• **Instrução de trabalho**: Dê continuidade ao texto sobre intervenções em crianças com fatores de risco cerebrais, partindo da última frase apresentada.

• **Bloco de texto**:
E se os métodos de tratamento forem avançados e houver a opção de operar crianças ou adultos com esses fatores de risco cerebrais? Muitos especialistas hesitam em advogar semelhantes intervenções cerebrais invasivas e arriscadas — sobretudo em crianças e em indivíduos que ainda não cometeram crime algum.
Contudo, os psicólogos afirmam que tais soluções não são a única maneira de intervir.
“Você não precisa realizar uma cirurgia cerebral direta para mudar a forma como o cérebro funciona,” disse Patricia Brennan. “Pode-se promover intervenções sociais a fim de mudar isso.”
Os estudos de Nathalie Fontaine, por exemplo, sugerem que garotos que exibem traços de insensibilidade e não emotividade não respondem tão bem aos métodos punitivos e de criação tradicionais, tais como botar de castigo num local determinado. Em vez de punir o mau comportamento, programas que enfatizam a recompensa por bom comportamento com reforço positivo parecem funcionar melhor.
Adrian Raine e seus colegas também estão testando se crianças que tomam comprimidos suplementares de ácidos graxos ômega-3 — também conhecidos como óleo de peixe — podem demonstrar alguma melhora. Já que se acredita que esse nutriente é usado no desenvolvimento celular, os neurocientistas suspeitam que ele possa ajudar as células cerebrais a crescerem, a aumentar o tamanho dos axônios (a parte dos neurônios que conduz impulsos elétricos) e a regular o funcionamento neuronal.
“Estamos escaneando os cérebros das crianças antes e depois do tratamento com ômega-3″, disse Raine. “Estamos estudando esses garotos para ver se esse nutriente consegue reduzir o comportamento agressivo e a melhorar as áreas prejudicadas do cérebro. É um tratamento biológico, mas é um tratamento relativamente benigno que a maioria das pessoas aceitaria.”

• **Dados de origem**:

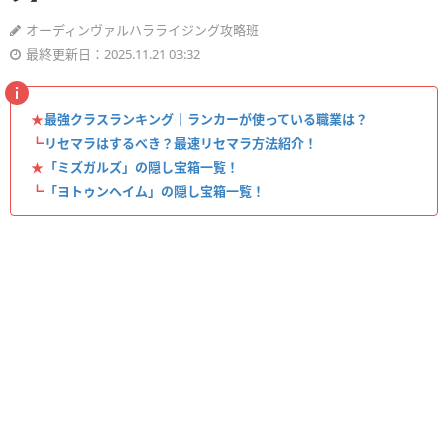
オーディンヴァルハラライジング攻略班
最終更新日：2025.11.21 03:32
★
最強クラスランキング｜ランカーが使っている職業は？
┗
リセマラはするべき？最速リセマラ方法紹介！
★
「ミズガルズ」の隠し宝箱一覧！
┗
「ヨトゥンヘイム」の隠し宝箱一覧！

• **Resultado abaixo**:
“Uma ladeira escorregadia para o Armagedon”*
O campo da neurocriminologia também levanta outras dúvidas filosóficas, como a questão de se a revelação do papel de anormalidades cerebrais na criminalidade reduziria a responsabilidade de uma pessoa por suas próprias ações.
“Os psicopatas sabem o que é certo e o que é errado cognitivamente; porém, eles não têm um sentimento para o que é certo e para o que é errado”, disse Adrian Raine. “Por acaso eles pediram para ter uma amígdala que não funcionasse tão bem quanto a de outros indivíduos? Deveríamos estar punindo psicopatas tão severamente como fazemos?”
Já que o cérebro dos psicopatas encontra-se comprometido, diz Raine, seria possível argumentar que eles não têm plena responsabilidade por seus atos. Isso — de fato — não é culpa deles.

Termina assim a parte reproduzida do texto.